Researchers at Columbia University Irving Medical Center have made a significant breakthrough in understanding why many individuals experience muscle pain when taking statins, a common class of cholesterol-lowering medications. Their study reveals that certain statins, particularly simvastatin, can bind to a crucial muscle protein, leading to harmful calcium leaks within muscle cells. This discovery may explain why approximately 10 percent of the 40 million adults in the United States who take statins discontinue their use due to muscle-related side effects.
The research, published on December 15, 2025, in the Journal of Clinical Investigation, highlights how the interaction between statins and muscle tissue proteins can disrupt normal muscle function. According to Andrew Marks, chair of the Department of Physiology and Cellular Biophysics at Columbia, the findings could help address a longstanding issue that has puzzled scientists since statins were first introduced in the late 1980s.
The study utilized advanced imaging techniques, specifically cryo-electron microscopy, to closely observe the interaction between statins and muscle cells. The researchers discovered that simvastatin attaches to two specific sites on the ryanodine receptor, a protein integral to muscle contraction. This binding action opens a channel, allowing calcium ions to leak into areas of the muscle cell where they typically do not flow. Marks suggests that this excess calcium may directly weaken muscle fibers or activate enzymes that lead to gradual muscle degradation.
“This explanation might not apply to every individual experiencing muscle pain from statins, but even if it helps a small subset, we can significantly improve their quality of life,” Marks stated. He noted that many patients refuse to take statins due to these adverse effects, emphasizing the urgency for a solution.
The study adds to a growing body of evidence indicating that while statins are effective in controlling cholesterol levels, they can also interact with unintended targets in the body, resulting in harmful side effects. Previous research hinted at this interaction, but the specific mechanisms were not clear until now.
Looking forward, the findings open new avenues for research aimed at minimizing the side effects associated with statin use. One potential approach involves redesigning statins to retain their cholesterol-lowering capabilities while preventing them from binding to the ryanodine receptor. Marks is collaborating with chemists to develop such modified statins.
Additionally, the researchers are exploring ways to halt the calcium leaks triggered by statins. Marks’ laboratory has developed an experimental drug that has shown promise in closing statin-related calcium leaks in animal models. If successful in humans with rare muscle diseases, this drug could also be tested for those suffering from statin-induced myopathies.

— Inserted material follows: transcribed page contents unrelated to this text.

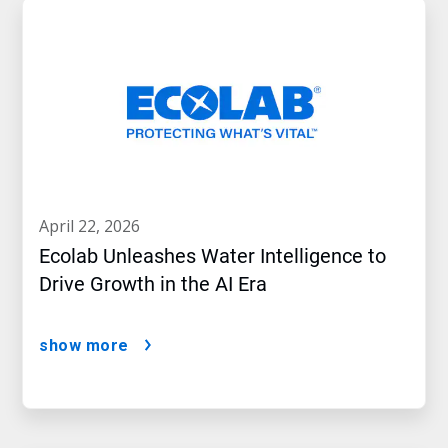
april 22, 2026
Ecolab Unleashes Water Intelligence to
Drive Growth in the AI Era
show more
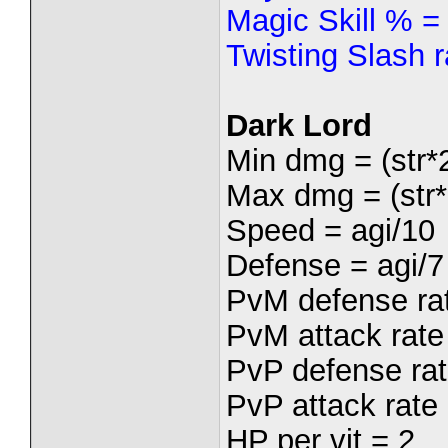
Magic Skill % 
Twisting Slash 
Dark Lord
Min dmg = (str*
Max dmg = (str
Speed = agi/10
Defense = agi/7
PvM defense rat
PvM attack rate
PvP defense rat
PvP attack rate 
HP per vit = 2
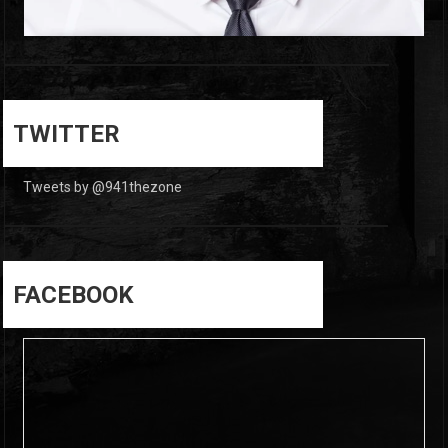
0
0
TWITTER
Tweets by @941thezone
FACEBOOK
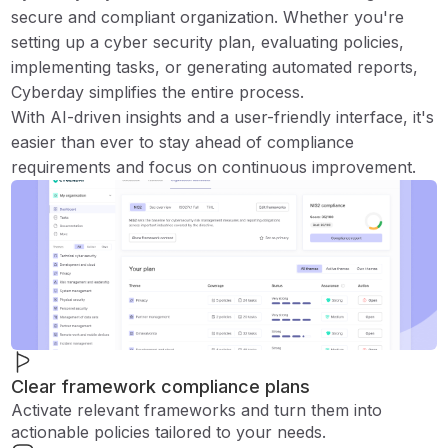
secure and compliant organization. Whether you're
setting up a cyber security plan, evaluating policies,
implementing tasks, or generating automated reports,
Cyberday simplifies the entire process.
With AI-driven insights and a user-friendly interface, it's
easier than ever to stay ahead of compliance
requirements and focus on continuous improvement.
Clear framework compliance plans
Activate relevant frameworks and turn them into
actionable policies tailored to your needs.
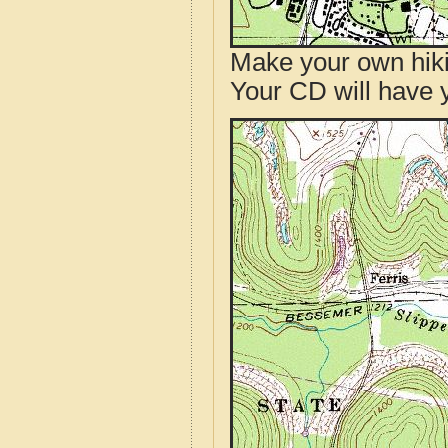
Make your own hik
Your CD will have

Andrew Marks holds multiple roles at Columbia University, including Clyde and Helen Wu Professor of Medicine and director of the Wu Center for Molecular Cardiology. Funding for this significant research was provided by the National Institutes of Health through various grants.
As research progresses, these insights could lead to safer alternatives for millions of people reliant on statins for managing their cholesterol levels while minimizing the impact of muscle pain and weakness.